Google reveals lightning-fast AI training method.



New AI Training Technique Is Drastically Faster, Says Google

TLDR:

Google researchers have developed a new AI training method called JEST that is up to 13 times faster and 10 times more efficient, reducing computational resources and potentially lowering energy demands in AI development.

New AI Training Technique Is Drastically Faster, Says Google

Google’s DeepMind researchers have unveiled a new method to accelerate AI training, significantly reducing the computational resources and time needed to do the work. This new approach to the typically energy-intensive process could make AI development both faster and cheaper, according to a recent research paper—and that could be good news for the environment.

The study introduces the “multimodal contrastive learning with joint example selection” (JEST) approach, which surpasses state-of-the-art models with up to 13 times fewer iterations and 10 times less computation.

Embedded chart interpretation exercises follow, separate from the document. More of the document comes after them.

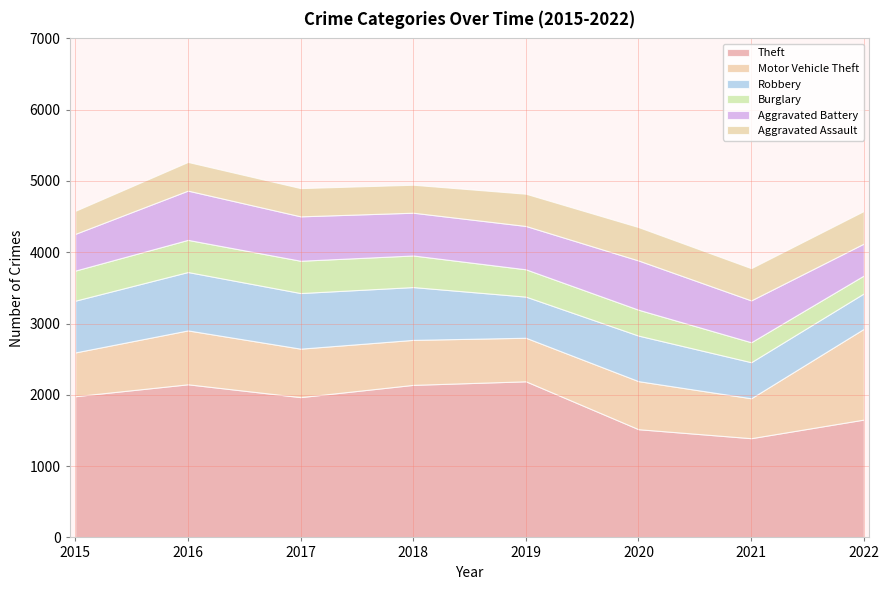

Reading left to right, list all the values displayed in this chart.

Theft: 1981	2148	1968	2140	2190	1518	1392	1653
Motor Vehicle Theft: 614	756	680	631	611	674	560	1273
Robbery: 726	819	780	741	577	639	506	497
Burglary: 422	451	453	443	383	363	280	251
Aggravated Battery: 515	691	623	600	608	691	587	448
Aggravated Assault: 323	402	396	392	452	468	452	457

Large-scale AI systems like ChatGPT are known for their high energy consumption, demanding major processing power and water for cooling. However, the JEST approach optimizes data selection for training, reducing the number of iterations and computational power required to train models, potentially lowering overall energy consumption.

How JEST works

JEST operates by selecting complementary batches of data to maximize the AI model’s learnability. This method considers the composition of the entire dataset, unlike traditional approaches that select individual examples independently. By using multimodal contrastive learning, the JEST process identifies dependencies between data points, improving the speed and efficiency of AI training while requiring less computing power.

The key to the approach is starting with pre-trained reference models to steer the data selection process, allowing the model to focus on high-quality datasets. The study’s experiments demonstrated significant performance gains, particularly in learning speed and resource efficiency when training on benchmark datasets like WebLI.